====== Texte de la page

J'eus préféré laisser passer la vague médiatique avant de revenir sur
l'affaire Weinstein et dérivées. Mais tant pis. Peut être faut-il battre le fer tant qu'il est chaud. Cette affaire présente les symptômes d'un principe
simple : je ne vois et n'entend que ce qui me préoccupe et ce qui me
préoccupe écrase tout le reste. Dès lors, je crois tenir une
vérité et , dans ces conditions, plus rien n'est aussi important que cela. Mieux, ou pire, plus rien n'a
d’existence, s'il n'y contribue ou n'y participe pas...
Qu'avons
nous vu et entendu lors de cette vague ? Une collection de
dénonciations et de témoignages de femmes ayant vécu des
agressions sexuelles, sexistes et machistes de la part d'hommes dès
lors nommés "porcs". Aucun autre propos n'avait de place.
Et durant quelques jours, les radios, les sites d'informations, les
blogs journalistiques et les réseaux sociaux, ont diffusé des messages en continue, plus outrés et irrités les uns que les autres.
Bien
sûr, il y avait là matière à décrier, à s'indigner, à se rassembler devant l'horrible, à se réconforter si cela était possible. D'accord ! Pendant ce temps plus rien
d'autre n'existait et, malgré la gravité du sujet (cet irrespect de
gens et la violence aux personnes), je m'inquiétais de la tournure
que prenait la vague publique. J'imaginais que le sujet fut autre et
je revenais sur les événements avec un œil pointé sur la dynamique sociale. A quoi assistions nous ?
Je remarquais d'abord qu'aucune réalité autre que le sujet ne pouvait exister. Je
remarquais aussi une forte vague de participation, sûrement due à la fin
d'un long silence coupable. Elle laissait à penser un besoin de
participation, un besoin "d'en être", bientôt un besoin et une nécessité de contribution. En
d'autres lieux et sujet, nous aurions nommé cela "hurler avec
les loups". Je n'ai pu m’empêcher de revoir, en toile de fond, une période horrible, celle de la seconde guerre mondiale en France
avec l'arrestation des juifs, et celle qui a suivi en quarante-cinq avec
l'arrestation des "collabos". Il y avait alors cette fièvre
de la délation, laquelle devenait le rite d'une célébration
commune. Sans rien retirer à la légitimité du sujet de harcèlement
et de violences sur des personnes, la délation s'habillait d'un
dogme mono orienté : les femmes sont victimes des coupables
agressions des hommes (si la démarche eut été volontaire et délibérée, nous l'aurions sûrement qualifiée de campagne d'ostracisme). Bien sûr, pas tous les hommes, mais toutes
les femmes parce qu'elles sont femmes. Voici les conditions réunies pour qu'une "liturgie politique" qui se mettait en place.

============
====== Données fournies

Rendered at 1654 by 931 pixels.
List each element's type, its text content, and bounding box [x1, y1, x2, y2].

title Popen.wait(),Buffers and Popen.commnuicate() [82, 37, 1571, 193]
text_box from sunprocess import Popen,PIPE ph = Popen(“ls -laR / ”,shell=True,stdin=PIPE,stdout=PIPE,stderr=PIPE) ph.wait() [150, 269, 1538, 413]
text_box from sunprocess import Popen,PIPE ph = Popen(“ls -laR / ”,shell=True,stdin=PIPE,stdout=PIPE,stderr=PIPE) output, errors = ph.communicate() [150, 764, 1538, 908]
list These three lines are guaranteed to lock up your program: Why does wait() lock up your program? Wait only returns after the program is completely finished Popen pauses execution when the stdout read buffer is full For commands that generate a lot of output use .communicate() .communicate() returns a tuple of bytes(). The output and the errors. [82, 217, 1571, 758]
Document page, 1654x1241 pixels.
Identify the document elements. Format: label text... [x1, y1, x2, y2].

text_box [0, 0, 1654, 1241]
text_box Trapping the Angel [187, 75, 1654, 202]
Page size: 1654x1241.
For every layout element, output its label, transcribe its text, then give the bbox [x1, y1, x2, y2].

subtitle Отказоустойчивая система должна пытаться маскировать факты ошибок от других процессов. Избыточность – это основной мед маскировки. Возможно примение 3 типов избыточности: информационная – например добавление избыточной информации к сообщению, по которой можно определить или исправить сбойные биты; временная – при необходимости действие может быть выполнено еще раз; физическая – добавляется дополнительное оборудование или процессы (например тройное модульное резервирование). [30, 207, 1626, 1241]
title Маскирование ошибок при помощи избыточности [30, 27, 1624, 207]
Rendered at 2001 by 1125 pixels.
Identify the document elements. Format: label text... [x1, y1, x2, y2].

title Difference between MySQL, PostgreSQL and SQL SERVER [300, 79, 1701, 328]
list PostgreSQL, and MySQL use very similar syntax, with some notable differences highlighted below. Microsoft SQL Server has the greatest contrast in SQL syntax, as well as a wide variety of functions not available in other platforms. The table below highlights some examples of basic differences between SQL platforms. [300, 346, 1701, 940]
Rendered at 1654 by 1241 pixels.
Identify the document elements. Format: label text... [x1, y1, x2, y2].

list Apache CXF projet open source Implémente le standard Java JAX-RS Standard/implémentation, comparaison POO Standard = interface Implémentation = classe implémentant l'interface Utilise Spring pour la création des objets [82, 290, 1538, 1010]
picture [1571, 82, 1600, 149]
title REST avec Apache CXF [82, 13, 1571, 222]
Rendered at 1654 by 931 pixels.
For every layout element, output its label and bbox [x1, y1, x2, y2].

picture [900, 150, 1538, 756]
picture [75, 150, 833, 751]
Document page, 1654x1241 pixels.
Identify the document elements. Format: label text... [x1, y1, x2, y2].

============

Énoncé écrit: Imprimez à l'identique le passage du texte sur l'affaire Weinstein, en partant des mots « J'eus préféré laisser » et en vous arrêtant après « n'y participe pas... ».

Exercice terminé:
J'eus préféré laisser passer la vague médiatique avant de revenir sur
l'affaire Weinstein et dérivées. Mais tant pis. Peut être faut-il battre le fer tant qu'il est chaud. Cette affaire présente les symptômes d'un principe
simple : je ne vois et n'entend que ce qui me préoccupe et ce qui me
préoccupe écrase tout le reste. Dès lors, je crois tenir une
vérité et , dans ces conditions, plus rien n'est aussi important que cela. Mieux, ou pire, plus rien n'a
d’existence, s'il n'y contribue ou n'y participe pas...